Source extract:
= = =

The good news is that this is all text so it's not very large. Assuming log lines of about 200 characters (this will depend on field names, non-ASCII characters, nesting level, etc), 3000 user actions would take up about 600kb (0.6mb). Unfortunately, I don't think there's a way around this to provide full compliance.

Can you say more about the context in which this would be useful?

As much as possible, I think we'd want this to be up to the form designer so that many different workflows can be supported. As I mentioned above, this might be done through external apps. For example, a form could call out to a small app that prompts a user for a PIN, verifies it, and then sends an identifier back to Collect once the PIN has been confirmed. This would be similar to what a fingerprint app would do.

I've started the discussion on how to actually build this at Approaches for linking form instance changes to individuals. You'll see that it's still pretty high-level because there are lots of possible mechanisms and no totally obvious one that I can identify yet.

As much as practical, I think it would be helpful to keep the discussion about the requirements and user experience here and the pros and cons of the different approaches from a development perspective in the other thread.

Thanks @LN,

This is good detail. I am of the opinion of building the user authentication/verification in ODK. ODK Collect could have the signature feature appear when a change is effected, then the data collector would sign off their changes and this could be verified later.

Paul

1 Like

@Lal_S I don't think file size should be a huge concern. The log is text and very compressible in transit (Central does this by default and Aggregate on Tomcat can be configured to do it).

@paul_macharia Signature would likely be a bad default. It's a picture and so adds a large incompressible file to the submission. I think we should give people the option of what type of widget they want to use.

1 Like

@Yaw,

From a research perspective, the cost of the larger file is worth it.

I have seen research study outcomes rejected for failing to reach the threshold of credibility and authenticity.

A number of field enumerators are also being tempted to falsify or manipulate data collection to meet job demands

Asante,
Paul Macharia

2 Likes

= = =

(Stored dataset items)
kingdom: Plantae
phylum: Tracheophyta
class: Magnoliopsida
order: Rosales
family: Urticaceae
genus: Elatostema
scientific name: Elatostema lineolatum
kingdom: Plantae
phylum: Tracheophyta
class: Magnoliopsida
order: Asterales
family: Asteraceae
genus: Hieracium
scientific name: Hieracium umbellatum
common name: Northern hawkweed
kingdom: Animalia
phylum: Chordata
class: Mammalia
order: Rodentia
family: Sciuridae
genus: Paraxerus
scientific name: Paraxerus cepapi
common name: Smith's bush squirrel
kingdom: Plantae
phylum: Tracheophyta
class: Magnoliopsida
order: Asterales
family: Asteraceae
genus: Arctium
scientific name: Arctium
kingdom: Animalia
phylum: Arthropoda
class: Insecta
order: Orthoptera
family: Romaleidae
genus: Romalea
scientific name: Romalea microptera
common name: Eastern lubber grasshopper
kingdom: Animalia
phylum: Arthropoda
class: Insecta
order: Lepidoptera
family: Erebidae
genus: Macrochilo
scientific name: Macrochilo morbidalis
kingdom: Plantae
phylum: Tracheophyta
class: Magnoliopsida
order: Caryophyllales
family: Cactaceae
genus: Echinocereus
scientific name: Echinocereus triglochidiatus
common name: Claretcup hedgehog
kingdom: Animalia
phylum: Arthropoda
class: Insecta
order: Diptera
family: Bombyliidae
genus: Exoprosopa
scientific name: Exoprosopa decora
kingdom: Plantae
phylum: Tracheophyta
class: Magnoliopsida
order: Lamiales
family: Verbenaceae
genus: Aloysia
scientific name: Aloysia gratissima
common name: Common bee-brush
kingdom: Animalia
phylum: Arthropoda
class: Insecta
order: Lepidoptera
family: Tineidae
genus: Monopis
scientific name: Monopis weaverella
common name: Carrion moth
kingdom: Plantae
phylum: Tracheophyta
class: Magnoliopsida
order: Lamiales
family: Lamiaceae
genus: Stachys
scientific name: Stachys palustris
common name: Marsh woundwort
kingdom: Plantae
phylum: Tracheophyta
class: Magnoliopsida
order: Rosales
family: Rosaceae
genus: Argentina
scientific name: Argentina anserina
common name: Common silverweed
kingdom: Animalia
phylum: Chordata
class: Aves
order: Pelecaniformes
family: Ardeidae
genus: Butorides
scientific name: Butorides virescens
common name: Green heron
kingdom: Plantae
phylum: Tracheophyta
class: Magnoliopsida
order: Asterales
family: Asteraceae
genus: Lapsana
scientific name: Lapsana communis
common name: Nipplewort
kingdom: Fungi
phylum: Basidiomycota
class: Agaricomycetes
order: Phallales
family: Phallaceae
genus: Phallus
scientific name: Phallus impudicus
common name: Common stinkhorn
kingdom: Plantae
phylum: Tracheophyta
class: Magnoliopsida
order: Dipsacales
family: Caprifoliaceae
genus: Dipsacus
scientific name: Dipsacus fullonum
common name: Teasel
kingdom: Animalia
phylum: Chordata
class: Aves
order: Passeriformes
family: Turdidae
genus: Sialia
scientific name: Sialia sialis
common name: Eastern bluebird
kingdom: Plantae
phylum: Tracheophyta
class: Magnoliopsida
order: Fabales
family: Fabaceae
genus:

= = =

Your tasks:
1. Retype the section of the forum thread starting with "I've started the" and going on through "be verified later.".
2. List every username that the forum thread writes with an @ sign in front of it.
The records are separate material and do not belong to the forum thread.

Results of the tasks:
1.
I've started the discussion on how to actually build this at Approaches for linking form instance changes to individuals. You'll see that it's still pretty high-level because there are lots of possible mechanisms and no totally obvious one that I can identify yet.

As much as practical, I think it would be helpful to keep the discussion about the requirements and user experience here and the pros and cons of the different approaches from a development perspective in the other thread.

Thanks @LN,

This is good detail. I am of the opinion of building the user authentication/verification in ODK. ODK Collect could have the signature feature appear when a change is effected, then the data collector would sign off their changes and this could be verified later.

2.
@LN
@Lal_S
@paul_macharia
@Yaw